Prince Albert woman charged in Saskatoon bar hopping case receives conditional discharge

Pictured is Prince Albert Provincial Court. (Herald file photo)

A Prince Albert woman told the court Wednesday that a recent arrest for impaired driving had helped her turn her life around.

Krystle Sundara appeared in provincial court Wednesday for sentencing on charges of impaired driving and fraudulently obtaining food and beverage. The charges related to a 2018 incident in Saskatoon where Sundara, identified in police reports as Krystle Viglas, went on an afternoon of drinking. Police said she visited two bars, one on Broadway Avenue and another on Diefenbaker Drive, starting around 4:30 p.m., and left both businesses without paying her “hefty tab.”

Employees told police she also left behind her purse and identification at the first bar and her shoes at the second. She was shoeless when she was arrested, police indicated.

Officers found Sundara at 11th Street and Avenue W, where she had crashed her black Mercedes into a fence after allegedly leaving the scene of a hit and run on Circle Drive. No one was injured in either crash.

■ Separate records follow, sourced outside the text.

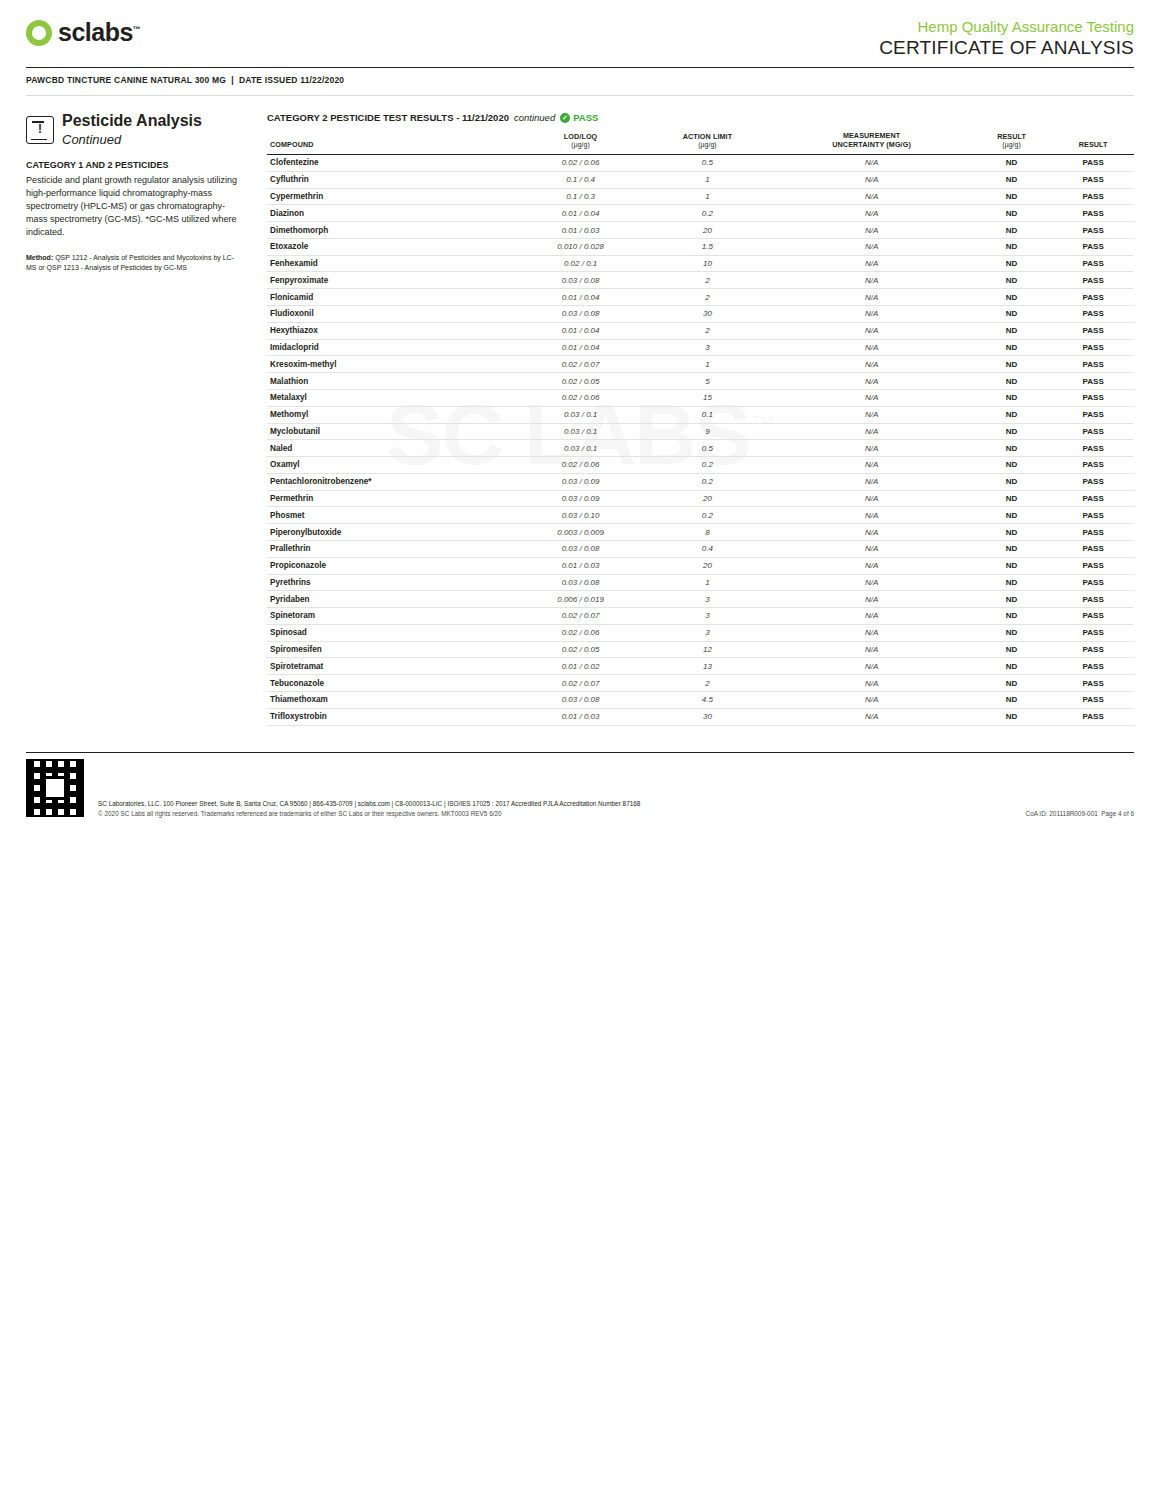sclabs™
Hemp Quality Assurance Testing
CERTIFICATE OF ANALYSIS
PAWCBD TINCTURE CANINE NATURAL 300 MG | DATE ISSUED 11/22/2020
SC LABS™
Pesticide Analysis Continued
CATEGORY 1 AND 2 PESTICIDES
Pesticide and plant growth regulator analysis utilizing high-performance liquid chromatography-mass spectrometry (HPLC-MS) or gas chromatography-mass spectrometry (GC-MS). *GC-MS utilized where indicated.
Method: QSP 1212 - Analysis of Pesticides and Mycotoxins by LC-MS or QSP 1213 - Analysis of Pesticides by GC-MS
CATEGORY 2 PESTICIDE TEST RESULTS - 11/21/2020 continued ✓PASS
| COMPOUND | LOD/LOQ (µg/g) | ACTION LIMIT (µg/g) | MEASUREMENT UNCERTAINTY (µg/g) | RESULT (µg/g) | RESULT |
| --- | --- | --- | --- | --- | --- |
| Clofentezine | 0.02 / 0.06 | 0.5 | N/A | ND | PASS |
| Cyfluthrin | 0.1 / 0.4 | 1 | N/A | ND | PASS |
| Cypermethrin | 0.1 / 0.3 | 1 | N/A | ND | PASS |
| Diazinon | 0.01 / 0.04 | 0.2 | N/A | ND | PASS |
| Dimethomorph | 0.01 / 0.03 | 20 | N/A | ND | PASS |
| Etoxazole | 0.010 / 0.028 | 1.5 | N/A | ND | PASS |
| Fenhexamid | 0.02 / 0.1 | 10 | N/A | ND | PASS |
| Fenpyroximate | 0.03 / 0.08 | 2 | N/A | ND | PASS |
| Flonicamid | 0.01 / 0.04 | 2 | N/A | ND | PASS |
| Fludioxonil | 0.03 / 0.08 | 30 | N/A | ND | PASS |
| Hexythiazox | 0.01 / 0.04 | 2 | N/A | ND | PASS |
| Imidacloprid | 0.01 / 0.04 | 3 | N/A | ND | PASS |
| Kresoxim-methyl | 0.02 / 0.07 | 1 | N/A | ND | PASS |
| Malathion | 0.02 / 0.05 | 5 | N/A | ND | PASS |
| Metalaxyl | 0.02 / 0.06 | 15 | N/A | ND | PASS |
| Methomyl | 0.03 / 0.1 | 0.1 | N/A | ND | PASS |
| Myclobutanil | 0.03 / 0.1 | 9 | N/A | ND | PASS |
| Naled | 0.03 / 0.1 | 0.5 | N/A | ND | PASS |
| Oxamyl | 0.02 / 0.06 | 0.2 | N/A | ND | PASS |
| Pentachloronitrobenzene* | 0.03 / 0.09 | 0.2 | N/A | ND | PASS |
| Permethrin | 0.03 / 0.09 | 20 | N/A | ND | PASS |
| Phosmet | 0.03 / 0.10 | 0.2 | N/A | ND | PASS |
| Piperonylbutoxide | 0.003 / 0.009 | 8 | N/A | ND | PASS |
| Prallethrin | 0.03 / 0.08 | 0.4 | N/A | ND | PASS |
| Propiconazole | 0.01 / 0.03 | 20 | N/A | ND | PASS |
| Pyrethrins | 0.03 / 0.08 | 1 | N/A | ND | PASS |
| Pyridaben | 0.006 / 0.019 | 3 | N/A | ND | PASS |
| Spinetoram | 0.02 / 0.07 | 3 | N/A | ND | PASS |
| Spinosad | 0.02 / 0.06 | 3 | N/A | ND | PASS |
| Spiromesifen | 0.02 / 0.05 | 12 | N/A | ND | PASS |
| Spirotetramat | 0.01 / 0.02 | 13 | N/A | ND | PASS |
| Tebuconazole | 0.02 / 0.07 | 2 | N/A | ND | PASS |
| Thiamethoxam | 0.03 / 0.08 | 4.5 | N/A | ND | PASS |
| Trifloxystrobin | 0.01 / 0.03 | 30 | N/A | ND | PASS |
SC Laboratories, LLC. 100 Pioneer Street, Suite B, Santa Cruz, CA 95060 | 866-435-0709 | sclabs.com | C8-0000013-LIC | ISO/IES 17025 : 2017 Accredited PJLA Accreditation Number 87168
© 2020 SC Labs all rights reserved. Trademarks referenced are trademarks of either SC Labs or their respective owners. MKT0003 REV5 6/20 CoA ID: 201118R009-001 Page 4 of 6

Sundara was also charged with driving while disqualified. She had her license taken away after a previous impaired driving conviction.

The Crown was seeking six months of prison, followed by 12 months of probation and a five-year driving ban, citing factors such as ongoing struggles with addiction, negative social influences and lack of employment prospects as evidence that she was at a “high risk” to re-offend. Sundara’s three previous impaired driving convictions were also cited by the Crown.

Sundara, who represented herself, argued for a curative discharge, a form of conditional discharge available to people charged with impaired driving who demonstrate a willingness to change and a likelihood of treatment success.

In the months since the collision, Sundara said, she has joined narcotics anonymous (NA) and alcoholics anonymous and has gotten clean. She has left her abusive husband, cut people out of her life who use drugs and alcohol and has been hired full time in a dental office.

She said she started drinking at 13 or 14 and was a full-fledged alcoholic by the time she turned 19.  When she was 17, she got pregnant. She lost her son to the custody of her first husband because of her drinking. Eventually, she also turned to cocaine.

About six months before the most recent DUI, Sundara said, she attempted to seek treatment for addictions but faced resistance from her husband.

When she was arrested for her bar-hopping afternoon in Saskatoon, she knew she needed help. She began to go to meetings every night, but her husband resisted. Once, she testified, when he saw she had been attending the NA meetings despite is objections, he beat her up.

That’s when she decided to leave him, a decision she didn’t take lightly, as it left her financially “screwed.”

Since then, she has been living with other people in recovery.

She rejected assertions from the Crown that seeking help was only about avoiding prison time.

“I don’t want to go back to that miserable life,” Sundara said through tears on the witness stand.

“My life has totally changed. I don’t want to live like that anymore.”

Getting clean, living independently and working full-time was something that even a few months ago, Sundara would have thought impossible.

“I live recovery now.”

The Crown asked Sundara why this time was different. She questioned whether Sundara was really dedicated, after three prior impaired driving convictions.

“I wasn’t ready”,” Sundara said of her past admission to the impaired driver treatment program.

“I lived with people. I surrounded myself with the lifestyle. I didn’t want to leave it all behind. Now, I want it. I’m 35 years old. It’s time to grow up and be a better person.”

Three witnesses, including Sundara’s addictions counselor, her NA sponsor and the NA group facilitator, corroborated parts of her story.

Sundara’s counsellor said that while she is in the early stages of recovery, she has developed a “strong system” of support and a “good foundation of recovery.”

He testified that she is not at risk of relapse and that there “is a high motivation” for her to continue to work on remaining sober.

Sundara’s NA sponsor and her facilitator testified that she is “very motivated,” to stay sober. “If she continues to do what she’s been doing, she would be successful,” the facilitator said.

With the testimony, Judge Daunt was convinced that the concerns raised in the pre-sentence report had been addressed. She imposed a curative discharge followed by an 18-month probation order. She also ordered a four-year driving prohibition, and a six-month ban before Sundara could apply for the ignition interlock program.

Sundara has also been banned from bars and liquor stores, or from possessing or consuming drugs or alcohol. She has been under those same conditions since making bail last year.

“I am quite confident you are sincere,” Daunt told Sundara, noting that she had zero breaches since being placed under a recognizance order in October.

“Just keep doing what you’re doing. Congratulations on what you’ve done. It must have been a lot of hard work.”